Only one stretch of the data below should be repeated: the lines from the line containing "(o *Contact) HasPhone()" through the line containing "about that location.", inclusive, exactly as they are.

Saved data entries
•••
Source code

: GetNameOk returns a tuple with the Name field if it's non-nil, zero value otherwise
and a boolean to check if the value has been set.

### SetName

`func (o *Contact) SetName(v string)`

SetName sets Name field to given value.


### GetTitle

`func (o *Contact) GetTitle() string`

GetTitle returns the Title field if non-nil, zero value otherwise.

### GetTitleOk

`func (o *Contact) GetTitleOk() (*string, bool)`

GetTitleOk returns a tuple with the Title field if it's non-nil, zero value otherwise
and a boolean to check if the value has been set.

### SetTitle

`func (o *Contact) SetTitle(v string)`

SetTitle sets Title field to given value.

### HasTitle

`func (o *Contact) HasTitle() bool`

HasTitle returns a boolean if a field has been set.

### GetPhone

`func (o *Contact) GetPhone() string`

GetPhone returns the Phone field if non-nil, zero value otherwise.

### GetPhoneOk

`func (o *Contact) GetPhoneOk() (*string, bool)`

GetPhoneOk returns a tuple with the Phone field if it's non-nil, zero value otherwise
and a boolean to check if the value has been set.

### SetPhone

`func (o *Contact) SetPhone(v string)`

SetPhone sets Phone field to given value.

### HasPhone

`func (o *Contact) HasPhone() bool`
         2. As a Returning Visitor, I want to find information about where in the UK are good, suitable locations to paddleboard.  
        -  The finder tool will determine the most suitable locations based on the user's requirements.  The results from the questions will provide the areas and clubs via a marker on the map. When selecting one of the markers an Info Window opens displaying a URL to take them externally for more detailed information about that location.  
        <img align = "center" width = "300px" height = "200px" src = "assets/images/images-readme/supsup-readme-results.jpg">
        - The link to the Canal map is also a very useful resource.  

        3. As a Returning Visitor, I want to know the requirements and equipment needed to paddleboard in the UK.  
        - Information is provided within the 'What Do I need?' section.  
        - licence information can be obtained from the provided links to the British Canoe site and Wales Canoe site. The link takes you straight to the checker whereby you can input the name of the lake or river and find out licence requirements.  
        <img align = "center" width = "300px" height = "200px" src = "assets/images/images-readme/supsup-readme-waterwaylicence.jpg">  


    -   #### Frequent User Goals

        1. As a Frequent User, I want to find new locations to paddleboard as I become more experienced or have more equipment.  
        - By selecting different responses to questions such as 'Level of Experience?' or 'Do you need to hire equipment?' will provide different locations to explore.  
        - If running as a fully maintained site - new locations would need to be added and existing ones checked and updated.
•••
> [Result for this exercise]
`func (o *Contact) HasPhone() bool`
         2. As a Returning Visitor, I want to find information about where in the UK are good, suitable locations to paddleboard.  
        -  The finder tool will determine the most suitable locations based on the user's requirements.  The results from the questions will provide the areas and clubs via a marker on the map. When selecting one of the markers an Info Window opens displaying a URL to take them externally for more detailed information about that location.  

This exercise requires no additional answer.